PTD-CCA is an unsupervised dimensionality reduction method for 2 or more views/data modalities. The algorithm is a straightforward extension of the penalised matrix decomposition CCA (PMD-CCA) proposed by Witten et al. (2009) to more than 2 views and maximises the "higher-order covariance" between the linear projections X_m*w_m
where each X_m
is data matrix and w_m
a vector of coefficients. It reduces to PMD-CCA if there are just 2 views.
Set up some synthetic data
a = [ones(20,1); -ones(20,1); zeros(60,1)];
b = [zeros(60,1); -ones(20,1); ones(20,1)];
c = [ones(20,1); zeros(60,1); -ones(20,1)];
d = [-ones(10,1); ones(10,1); zeros(60,1); -ones(10,1); ones(10,1)];
Z = rand(100,4); Z = Z./sum(Z,2);
X1 = normrnd(Z(:,1)*a',0.1);
X2 = normrnd(Z(:,2)*b',0.1);
X3 = normrnd(Z(:,3)*c',0.1);
X4 = normrnd(Z(:,4)*d',0.1);
X = {X1;X2;X3;X4};
Run PTDCCA
with "intermediate" sparsity and compare the model to the ground truth.
W = PTDCCA(X,0.5);
wtrue = [a,b,c,d];
figure
for m=1:4
subplot(2,4,m);bar(wtrue(:,m));title(sprintf('True w_%d',m))

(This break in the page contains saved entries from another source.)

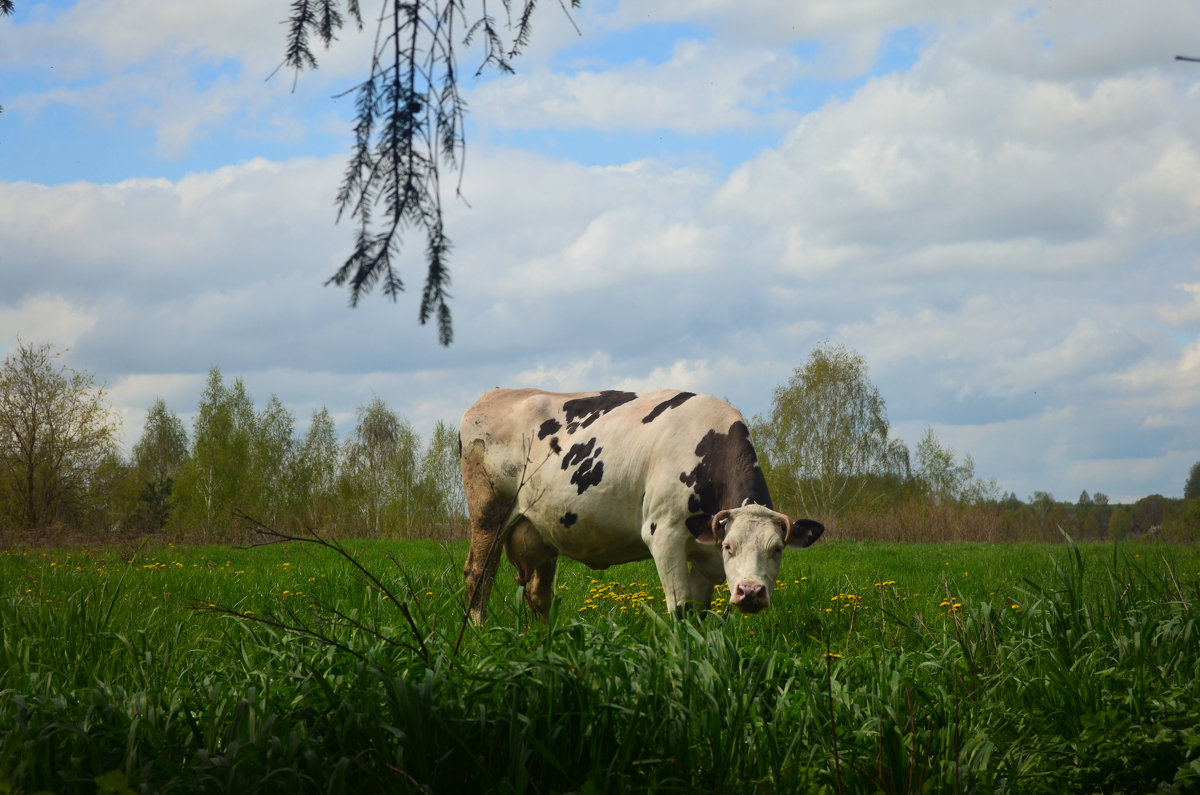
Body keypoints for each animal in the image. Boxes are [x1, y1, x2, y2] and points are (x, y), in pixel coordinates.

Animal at [458, 389, 825, 624]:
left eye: (777, 549)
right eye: (730, 546)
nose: (750, 591)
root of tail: (491, 396)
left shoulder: (706, 562)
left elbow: (698, 614)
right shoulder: (664, 535)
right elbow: (680, 612)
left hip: (541, 531)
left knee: (538, 595)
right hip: (488, 514)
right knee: (479, 576)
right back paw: (478, 634)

xlabel('variable');ylabel('coefficient')
subplot(2,4,4+m);bar(W{m});title(sprintf('Inferred w_%d',m))
end
Sparsity can also be set for each view separately:
c = [0.05,0.25,0.75,1];
W = PTDCCA(X,c);
for m=1:4
subplot(1,4,m);bar(W{m});title(sprintf('c = %.2f',c(m)))

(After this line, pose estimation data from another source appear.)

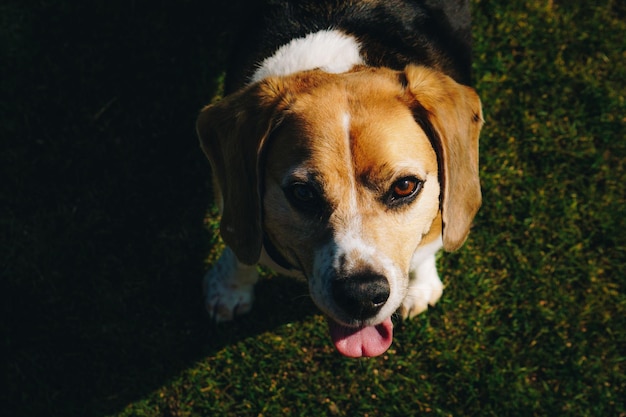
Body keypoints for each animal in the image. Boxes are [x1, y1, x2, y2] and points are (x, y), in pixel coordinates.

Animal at [197, 0, 480, 358]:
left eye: (404, 186)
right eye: (302, 193)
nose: (362, 296)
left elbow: (429, 245)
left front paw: (421, 285)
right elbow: (239, 245)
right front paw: (230, 288)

xlabel('variable');ylabel('coefficient')
end
To calculate multiple canonical variable tuples, use the name-value input D
W = PTDCCA(X,0.5,'D',3);
If you've ran the examples above, you may have noticed the function takes some time to return. Most of the running time is in fact spent calculating the cross-covariance tensor which is used to initialise the algorithm. This can be avoided by using a random initialisation instead:
W = PTDCCA(X,0.5,'initType','random');
The covariance tensor also takes up a lot of memory, and if the dimensions of the data are high enough, might exceed the largest allowed array size. If this happens, PTDCCA
defaults to the random initialisation.
Witten, Daniela M., Robert Tibshirani, and Trevor Hastie. "A penalized matrix decomposition, with applications to sparse principal components and canonical correlation analysis." Biostatistics 10.3 (2009): 515-534.